[Collected data]
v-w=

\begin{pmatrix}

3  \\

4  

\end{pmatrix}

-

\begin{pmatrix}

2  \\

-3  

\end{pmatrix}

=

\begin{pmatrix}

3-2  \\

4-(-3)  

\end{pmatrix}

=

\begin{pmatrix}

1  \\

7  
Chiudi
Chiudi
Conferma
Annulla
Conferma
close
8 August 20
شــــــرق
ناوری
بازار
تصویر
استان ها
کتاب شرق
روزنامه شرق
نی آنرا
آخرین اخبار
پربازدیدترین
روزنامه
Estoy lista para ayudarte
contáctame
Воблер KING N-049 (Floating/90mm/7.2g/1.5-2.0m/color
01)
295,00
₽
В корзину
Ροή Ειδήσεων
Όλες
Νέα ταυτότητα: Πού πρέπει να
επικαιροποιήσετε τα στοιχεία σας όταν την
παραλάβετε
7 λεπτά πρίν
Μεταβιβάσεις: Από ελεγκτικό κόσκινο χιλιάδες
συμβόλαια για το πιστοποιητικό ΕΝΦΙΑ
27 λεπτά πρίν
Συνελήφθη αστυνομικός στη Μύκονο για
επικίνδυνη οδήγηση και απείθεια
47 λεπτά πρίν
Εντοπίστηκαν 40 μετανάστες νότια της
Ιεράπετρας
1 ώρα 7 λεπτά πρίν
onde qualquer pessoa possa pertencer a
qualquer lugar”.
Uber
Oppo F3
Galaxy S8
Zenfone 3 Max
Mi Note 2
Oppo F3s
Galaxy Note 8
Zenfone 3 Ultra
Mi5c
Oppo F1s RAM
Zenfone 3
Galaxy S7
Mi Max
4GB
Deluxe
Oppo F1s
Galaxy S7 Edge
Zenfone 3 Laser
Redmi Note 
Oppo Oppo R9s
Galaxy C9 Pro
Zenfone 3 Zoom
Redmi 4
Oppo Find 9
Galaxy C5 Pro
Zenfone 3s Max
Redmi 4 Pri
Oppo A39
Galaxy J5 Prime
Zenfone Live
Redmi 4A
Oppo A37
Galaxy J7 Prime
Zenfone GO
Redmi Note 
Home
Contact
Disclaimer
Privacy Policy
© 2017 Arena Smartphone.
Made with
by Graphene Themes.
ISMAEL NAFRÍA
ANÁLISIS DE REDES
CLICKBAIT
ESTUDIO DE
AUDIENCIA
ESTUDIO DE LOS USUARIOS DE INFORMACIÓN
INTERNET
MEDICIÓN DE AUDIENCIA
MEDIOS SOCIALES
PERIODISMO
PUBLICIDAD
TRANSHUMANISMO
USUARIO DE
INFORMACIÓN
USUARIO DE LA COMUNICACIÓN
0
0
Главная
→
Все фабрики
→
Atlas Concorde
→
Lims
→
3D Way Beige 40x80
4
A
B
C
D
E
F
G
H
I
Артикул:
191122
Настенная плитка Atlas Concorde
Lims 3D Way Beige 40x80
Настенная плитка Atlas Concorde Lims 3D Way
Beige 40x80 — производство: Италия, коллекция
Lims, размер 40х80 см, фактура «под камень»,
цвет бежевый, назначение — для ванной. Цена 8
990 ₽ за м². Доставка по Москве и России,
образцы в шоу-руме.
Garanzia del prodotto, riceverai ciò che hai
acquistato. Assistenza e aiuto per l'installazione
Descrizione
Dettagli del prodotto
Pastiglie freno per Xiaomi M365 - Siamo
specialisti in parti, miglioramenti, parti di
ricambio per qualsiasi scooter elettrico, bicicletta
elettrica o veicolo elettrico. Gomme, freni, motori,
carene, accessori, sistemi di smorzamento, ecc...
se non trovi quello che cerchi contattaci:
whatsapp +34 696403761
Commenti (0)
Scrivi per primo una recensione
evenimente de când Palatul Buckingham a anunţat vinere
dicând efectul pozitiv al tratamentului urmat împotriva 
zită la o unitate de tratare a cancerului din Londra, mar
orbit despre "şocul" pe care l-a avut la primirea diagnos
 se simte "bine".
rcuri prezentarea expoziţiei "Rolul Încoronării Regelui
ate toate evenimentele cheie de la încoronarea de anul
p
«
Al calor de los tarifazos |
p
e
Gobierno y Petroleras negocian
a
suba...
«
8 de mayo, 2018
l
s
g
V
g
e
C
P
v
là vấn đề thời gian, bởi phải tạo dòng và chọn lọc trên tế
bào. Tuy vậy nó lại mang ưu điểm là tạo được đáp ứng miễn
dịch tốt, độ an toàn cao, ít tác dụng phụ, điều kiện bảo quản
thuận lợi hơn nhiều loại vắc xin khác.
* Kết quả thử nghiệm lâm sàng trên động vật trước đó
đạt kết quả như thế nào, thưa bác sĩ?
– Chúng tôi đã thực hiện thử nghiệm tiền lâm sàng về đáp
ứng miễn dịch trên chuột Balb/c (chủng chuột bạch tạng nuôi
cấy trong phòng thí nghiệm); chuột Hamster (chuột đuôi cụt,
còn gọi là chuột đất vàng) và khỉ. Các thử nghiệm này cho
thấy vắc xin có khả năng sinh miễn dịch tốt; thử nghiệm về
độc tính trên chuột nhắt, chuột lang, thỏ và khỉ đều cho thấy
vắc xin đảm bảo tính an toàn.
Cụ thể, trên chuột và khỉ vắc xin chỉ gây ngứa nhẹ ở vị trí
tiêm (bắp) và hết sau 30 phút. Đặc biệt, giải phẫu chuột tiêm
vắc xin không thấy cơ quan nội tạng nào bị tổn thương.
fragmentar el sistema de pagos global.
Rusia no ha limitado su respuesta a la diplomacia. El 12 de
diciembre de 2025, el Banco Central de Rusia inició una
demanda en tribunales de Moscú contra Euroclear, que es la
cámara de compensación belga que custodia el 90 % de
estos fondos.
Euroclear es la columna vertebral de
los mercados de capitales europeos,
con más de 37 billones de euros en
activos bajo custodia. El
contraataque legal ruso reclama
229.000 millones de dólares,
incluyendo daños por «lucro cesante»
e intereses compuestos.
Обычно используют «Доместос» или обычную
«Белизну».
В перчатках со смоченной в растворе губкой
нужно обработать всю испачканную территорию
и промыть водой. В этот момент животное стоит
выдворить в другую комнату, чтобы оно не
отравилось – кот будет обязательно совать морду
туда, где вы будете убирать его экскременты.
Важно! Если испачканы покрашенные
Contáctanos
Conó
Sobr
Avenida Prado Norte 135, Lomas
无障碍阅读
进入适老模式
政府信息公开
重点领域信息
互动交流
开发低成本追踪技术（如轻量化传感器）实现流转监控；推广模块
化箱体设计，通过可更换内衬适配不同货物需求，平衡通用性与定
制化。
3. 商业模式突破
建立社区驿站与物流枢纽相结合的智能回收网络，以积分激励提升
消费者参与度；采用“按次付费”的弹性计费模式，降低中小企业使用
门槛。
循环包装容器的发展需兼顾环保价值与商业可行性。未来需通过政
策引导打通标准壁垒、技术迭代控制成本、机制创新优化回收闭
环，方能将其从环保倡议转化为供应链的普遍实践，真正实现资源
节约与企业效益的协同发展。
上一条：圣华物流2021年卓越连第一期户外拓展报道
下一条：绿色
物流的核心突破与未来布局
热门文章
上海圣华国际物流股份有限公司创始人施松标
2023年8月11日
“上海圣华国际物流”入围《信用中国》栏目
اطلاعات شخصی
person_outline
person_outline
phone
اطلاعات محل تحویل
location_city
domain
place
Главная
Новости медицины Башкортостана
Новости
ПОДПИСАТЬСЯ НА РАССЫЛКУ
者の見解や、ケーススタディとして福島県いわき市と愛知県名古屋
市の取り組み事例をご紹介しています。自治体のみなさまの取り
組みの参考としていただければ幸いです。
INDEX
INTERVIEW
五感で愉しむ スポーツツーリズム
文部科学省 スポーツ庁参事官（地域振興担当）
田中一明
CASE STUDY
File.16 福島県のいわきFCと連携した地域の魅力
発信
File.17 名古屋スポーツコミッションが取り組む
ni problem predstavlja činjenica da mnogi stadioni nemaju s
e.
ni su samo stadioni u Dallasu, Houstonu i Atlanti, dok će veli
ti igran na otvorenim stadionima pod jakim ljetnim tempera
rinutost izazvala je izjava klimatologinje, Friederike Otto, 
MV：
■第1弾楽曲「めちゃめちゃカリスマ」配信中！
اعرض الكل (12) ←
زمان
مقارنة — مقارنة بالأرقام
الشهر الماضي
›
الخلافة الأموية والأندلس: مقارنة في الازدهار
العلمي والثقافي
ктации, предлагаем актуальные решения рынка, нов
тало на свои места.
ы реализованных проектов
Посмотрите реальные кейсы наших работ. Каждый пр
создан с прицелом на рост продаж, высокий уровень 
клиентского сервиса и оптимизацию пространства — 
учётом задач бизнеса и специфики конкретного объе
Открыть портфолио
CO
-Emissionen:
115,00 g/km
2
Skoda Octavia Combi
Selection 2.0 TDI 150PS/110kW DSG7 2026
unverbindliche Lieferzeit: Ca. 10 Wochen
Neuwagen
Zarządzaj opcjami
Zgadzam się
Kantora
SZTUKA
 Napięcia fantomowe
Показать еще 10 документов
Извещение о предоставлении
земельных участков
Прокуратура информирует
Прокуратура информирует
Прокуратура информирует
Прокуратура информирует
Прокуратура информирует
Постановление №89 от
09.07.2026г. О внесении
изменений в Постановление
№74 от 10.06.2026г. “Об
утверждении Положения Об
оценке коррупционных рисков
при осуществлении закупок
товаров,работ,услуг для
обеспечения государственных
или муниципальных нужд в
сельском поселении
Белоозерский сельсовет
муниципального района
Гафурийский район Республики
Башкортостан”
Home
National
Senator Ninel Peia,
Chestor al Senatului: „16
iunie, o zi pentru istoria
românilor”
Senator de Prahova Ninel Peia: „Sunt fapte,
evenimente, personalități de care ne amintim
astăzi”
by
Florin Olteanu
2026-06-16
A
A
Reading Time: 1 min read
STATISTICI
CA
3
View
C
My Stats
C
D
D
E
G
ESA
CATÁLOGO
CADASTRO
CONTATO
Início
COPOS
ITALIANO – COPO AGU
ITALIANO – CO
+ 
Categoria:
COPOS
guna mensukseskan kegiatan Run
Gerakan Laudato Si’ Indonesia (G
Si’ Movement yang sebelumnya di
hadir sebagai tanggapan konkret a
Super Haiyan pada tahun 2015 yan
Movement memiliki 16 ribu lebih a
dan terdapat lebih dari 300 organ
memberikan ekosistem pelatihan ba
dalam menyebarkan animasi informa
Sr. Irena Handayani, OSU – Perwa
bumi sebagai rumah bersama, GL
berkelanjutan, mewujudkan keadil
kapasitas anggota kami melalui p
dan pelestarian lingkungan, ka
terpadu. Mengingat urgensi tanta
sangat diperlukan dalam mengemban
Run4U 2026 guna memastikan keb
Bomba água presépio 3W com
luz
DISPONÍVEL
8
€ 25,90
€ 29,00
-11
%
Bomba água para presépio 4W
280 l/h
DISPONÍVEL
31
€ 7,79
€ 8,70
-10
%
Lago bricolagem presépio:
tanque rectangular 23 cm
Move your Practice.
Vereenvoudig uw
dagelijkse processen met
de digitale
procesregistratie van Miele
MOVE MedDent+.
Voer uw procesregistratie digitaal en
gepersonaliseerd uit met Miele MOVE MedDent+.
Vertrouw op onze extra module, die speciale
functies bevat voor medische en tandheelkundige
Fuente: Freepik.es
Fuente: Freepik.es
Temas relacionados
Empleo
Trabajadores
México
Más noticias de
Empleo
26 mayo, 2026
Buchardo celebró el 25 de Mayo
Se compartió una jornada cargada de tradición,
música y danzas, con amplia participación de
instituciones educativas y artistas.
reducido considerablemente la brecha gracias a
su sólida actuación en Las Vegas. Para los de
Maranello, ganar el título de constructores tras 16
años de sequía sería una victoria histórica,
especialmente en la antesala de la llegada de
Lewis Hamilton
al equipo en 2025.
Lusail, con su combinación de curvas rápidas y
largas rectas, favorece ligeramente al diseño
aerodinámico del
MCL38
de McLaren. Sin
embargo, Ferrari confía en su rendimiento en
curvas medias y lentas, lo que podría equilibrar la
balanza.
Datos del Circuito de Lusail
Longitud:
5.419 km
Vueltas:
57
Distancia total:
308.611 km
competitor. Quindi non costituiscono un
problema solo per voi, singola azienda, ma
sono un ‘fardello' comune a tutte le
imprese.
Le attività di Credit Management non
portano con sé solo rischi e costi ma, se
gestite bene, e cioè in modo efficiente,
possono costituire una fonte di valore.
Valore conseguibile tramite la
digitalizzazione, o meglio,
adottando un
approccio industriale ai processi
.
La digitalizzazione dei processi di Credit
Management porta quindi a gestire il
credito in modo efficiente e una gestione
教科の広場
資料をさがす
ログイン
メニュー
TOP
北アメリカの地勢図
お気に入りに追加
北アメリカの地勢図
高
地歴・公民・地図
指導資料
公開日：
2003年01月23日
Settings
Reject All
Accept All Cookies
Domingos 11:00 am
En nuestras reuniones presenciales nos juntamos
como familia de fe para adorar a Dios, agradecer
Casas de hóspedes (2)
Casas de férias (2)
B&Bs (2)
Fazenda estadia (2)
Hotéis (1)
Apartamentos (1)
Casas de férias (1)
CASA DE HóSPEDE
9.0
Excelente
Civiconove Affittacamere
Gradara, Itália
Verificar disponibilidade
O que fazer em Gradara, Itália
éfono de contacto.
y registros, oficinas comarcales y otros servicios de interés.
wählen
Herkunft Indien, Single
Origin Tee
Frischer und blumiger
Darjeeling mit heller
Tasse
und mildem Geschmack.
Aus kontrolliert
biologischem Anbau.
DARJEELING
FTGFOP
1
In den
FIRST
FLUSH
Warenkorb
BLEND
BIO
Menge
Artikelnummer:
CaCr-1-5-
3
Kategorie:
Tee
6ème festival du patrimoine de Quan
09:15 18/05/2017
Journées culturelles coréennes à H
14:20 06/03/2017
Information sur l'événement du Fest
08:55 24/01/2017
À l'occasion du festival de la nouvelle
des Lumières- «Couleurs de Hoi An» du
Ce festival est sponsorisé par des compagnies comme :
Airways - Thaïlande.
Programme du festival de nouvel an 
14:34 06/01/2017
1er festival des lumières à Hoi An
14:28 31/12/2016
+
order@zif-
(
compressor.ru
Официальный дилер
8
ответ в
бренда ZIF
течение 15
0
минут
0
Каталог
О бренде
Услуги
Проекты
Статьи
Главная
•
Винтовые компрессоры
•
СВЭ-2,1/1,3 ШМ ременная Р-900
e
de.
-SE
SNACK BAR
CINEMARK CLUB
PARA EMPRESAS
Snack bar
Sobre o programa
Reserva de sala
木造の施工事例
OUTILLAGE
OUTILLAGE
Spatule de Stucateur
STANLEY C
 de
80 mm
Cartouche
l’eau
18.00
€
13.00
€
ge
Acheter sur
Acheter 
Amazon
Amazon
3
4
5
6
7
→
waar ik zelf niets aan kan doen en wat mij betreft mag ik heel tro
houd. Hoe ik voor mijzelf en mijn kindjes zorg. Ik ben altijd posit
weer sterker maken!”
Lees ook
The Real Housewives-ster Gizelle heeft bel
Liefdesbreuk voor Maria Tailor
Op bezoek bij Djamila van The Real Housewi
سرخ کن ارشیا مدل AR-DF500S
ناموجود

- PROBLEM TO SOLVE: Bring together all lines of the entries above in which the string "thấy" occurs.

- REPLY TO THE TASK:
thấy vắc xin có khả năng sinh miễn dịch tốt; thử nghiệm về
độc tính trên chuột nhắt, chuột lang, thỏ và khỉ đều cho thấy
vắc xin không thấy cơ quan nội tạng nào bị tổn thương.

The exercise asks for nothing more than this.